Some residents on Wednesday blamed the destruction of the forest on a senior army officer whom they declined to name.

“That army officer is the one destroying our natural forest. He hires people to cut down trees which he sells and later plants eucalyptus. This is what he did on the other part of the forest where NFA reportedly gave him a permit to carry out reforestation,” a resident of Boza Village, who preferred anonymity, said.

How they got land
He said the army officer and some residents legally acquired the land through the Collaborative Forest Management (CFM) strategy, but instead of sustainably utilising the forest, they are destroying it.
“At first, they were planting eucalyptus trees in the depleted part, but later started clearing trees to plant crops. Today, all the individuals who NFA authorised to use the forest under the strategy lost track and need to be thrown out,” he added.

Mr John Kibuuka, the NFA manager in charge of the Mpanga sector, admitted that they allocated 100 acres of the depleted part of the forest to the locals to grow crops but keep the other section of forest intact under the CFM strategy. “We gave priority to residents to carry out afforestation through the collaborative forest management groups hoping that they will protect the forest. However, we were surprised to learn that the locals had sold the land to one army officer who gave each person Shs2m,” Mr Kibuuka said.
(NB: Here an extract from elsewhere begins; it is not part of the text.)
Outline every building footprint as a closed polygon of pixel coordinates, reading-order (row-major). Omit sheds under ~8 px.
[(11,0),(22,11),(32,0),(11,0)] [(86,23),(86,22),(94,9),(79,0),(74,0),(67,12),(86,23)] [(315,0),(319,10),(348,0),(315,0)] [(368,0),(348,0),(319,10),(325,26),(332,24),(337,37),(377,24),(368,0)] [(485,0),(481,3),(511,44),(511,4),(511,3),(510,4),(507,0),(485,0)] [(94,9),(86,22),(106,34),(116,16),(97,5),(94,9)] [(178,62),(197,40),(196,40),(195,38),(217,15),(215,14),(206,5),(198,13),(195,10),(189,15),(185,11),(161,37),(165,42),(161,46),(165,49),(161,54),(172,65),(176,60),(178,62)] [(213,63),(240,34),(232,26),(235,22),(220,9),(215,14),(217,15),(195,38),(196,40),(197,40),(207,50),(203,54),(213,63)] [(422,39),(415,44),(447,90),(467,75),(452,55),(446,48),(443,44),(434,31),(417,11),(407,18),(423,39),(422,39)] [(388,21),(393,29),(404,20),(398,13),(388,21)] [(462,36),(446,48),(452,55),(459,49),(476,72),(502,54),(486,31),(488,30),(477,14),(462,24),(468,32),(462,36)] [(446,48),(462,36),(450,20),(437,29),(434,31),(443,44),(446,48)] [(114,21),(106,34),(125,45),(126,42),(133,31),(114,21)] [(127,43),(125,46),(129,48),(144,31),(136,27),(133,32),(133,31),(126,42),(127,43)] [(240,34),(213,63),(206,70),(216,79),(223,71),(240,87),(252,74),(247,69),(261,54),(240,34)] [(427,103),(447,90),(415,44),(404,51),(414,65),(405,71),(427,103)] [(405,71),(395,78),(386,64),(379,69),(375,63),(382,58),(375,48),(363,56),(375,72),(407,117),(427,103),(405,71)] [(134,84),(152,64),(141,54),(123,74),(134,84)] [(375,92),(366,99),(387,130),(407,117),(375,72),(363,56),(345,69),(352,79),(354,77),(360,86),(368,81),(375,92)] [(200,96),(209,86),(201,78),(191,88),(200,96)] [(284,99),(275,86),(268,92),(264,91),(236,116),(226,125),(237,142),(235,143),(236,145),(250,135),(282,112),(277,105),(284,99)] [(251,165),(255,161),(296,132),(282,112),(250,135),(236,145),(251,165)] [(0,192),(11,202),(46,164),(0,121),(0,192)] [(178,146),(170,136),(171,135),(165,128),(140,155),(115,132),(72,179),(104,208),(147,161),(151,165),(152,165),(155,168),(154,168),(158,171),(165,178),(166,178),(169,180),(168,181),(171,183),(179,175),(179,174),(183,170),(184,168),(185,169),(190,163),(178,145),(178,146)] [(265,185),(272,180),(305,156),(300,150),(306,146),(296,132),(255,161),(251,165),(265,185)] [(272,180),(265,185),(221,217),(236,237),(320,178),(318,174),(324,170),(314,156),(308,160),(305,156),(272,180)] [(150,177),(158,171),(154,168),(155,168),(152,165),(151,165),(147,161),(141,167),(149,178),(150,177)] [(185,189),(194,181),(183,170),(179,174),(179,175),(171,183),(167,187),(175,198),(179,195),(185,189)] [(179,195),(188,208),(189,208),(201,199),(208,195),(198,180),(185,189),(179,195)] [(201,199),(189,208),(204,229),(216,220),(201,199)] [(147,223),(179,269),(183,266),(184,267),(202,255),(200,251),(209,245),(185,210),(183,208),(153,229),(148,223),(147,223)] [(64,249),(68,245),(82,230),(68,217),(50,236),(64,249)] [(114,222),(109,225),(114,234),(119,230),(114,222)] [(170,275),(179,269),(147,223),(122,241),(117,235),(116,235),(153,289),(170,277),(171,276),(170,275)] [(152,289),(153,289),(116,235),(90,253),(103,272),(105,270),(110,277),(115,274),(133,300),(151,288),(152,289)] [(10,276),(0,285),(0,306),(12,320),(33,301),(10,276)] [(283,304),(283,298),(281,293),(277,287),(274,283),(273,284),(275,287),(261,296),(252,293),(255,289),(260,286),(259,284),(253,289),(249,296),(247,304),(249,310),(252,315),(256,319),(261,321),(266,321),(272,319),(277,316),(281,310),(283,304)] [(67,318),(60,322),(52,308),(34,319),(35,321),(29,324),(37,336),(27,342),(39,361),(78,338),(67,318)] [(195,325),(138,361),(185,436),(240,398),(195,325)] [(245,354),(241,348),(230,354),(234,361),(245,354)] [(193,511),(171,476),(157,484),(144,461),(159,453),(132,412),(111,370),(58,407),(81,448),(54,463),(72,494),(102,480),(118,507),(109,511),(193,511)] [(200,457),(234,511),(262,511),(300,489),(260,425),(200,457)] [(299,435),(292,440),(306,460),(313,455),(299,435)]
“These people, who had nowhere to cultivate their crops, encroached on the intact section of the forest with the said army officer whom we are investigating. They have so far destroyed more than 30 acres of the forest,” he added.

Mr Kibuuka said NFA has evicted hundreds of encroachers from at least 29 forest reserves in the Greater Mpigi area, while more than 800 hectares of  depleted forest reserves have been restored in collaboration with corporate companies in the last decade.

Mr Muhammed Kateregga, the chairperson of the Navugulu CFM group, said the army officer hoodwinked them.

“After becoming a member, he started buying portions of forestry land from the residents and became the sole owner of 100 acres which NFA had given to CFM members. If NFA had not cleared him, there is no way we could work with him,” Mr Kateregga said.

He said other private tree growers are conniving with some unscrupulous locals to clear other forests in Nawandigi, which stretches to neigbouring Butambala District.

Mr Kateregga added that the residents later approach NFA for licences to plant eucalyptus.
Recently, local authorities in Butambala protested NFA’s move to replace indigenous trees in Nawandigi Central Forest Reserve with exotic tree species.

They claimed NFA has already cut down some indigenous tree species such as Mvule, Musizi, and Mahogany and replaced them with eucalyptus trees, which are unsuitable for the soil and climate.

Destruction 

Greater Mpigi, which also covers Butambala and Gomba districts, has about 38 forest reserves of which 20 have already been destroyed.

For example, Lwamunda Forest Reserve, which initially had 7,255 hectares, only has 1,855. Forests and woodland account for 15 per cent of Uganda’s territory, but the country’s forest cover has dwindled from 24 percent in the 1990s to 8 percent currently.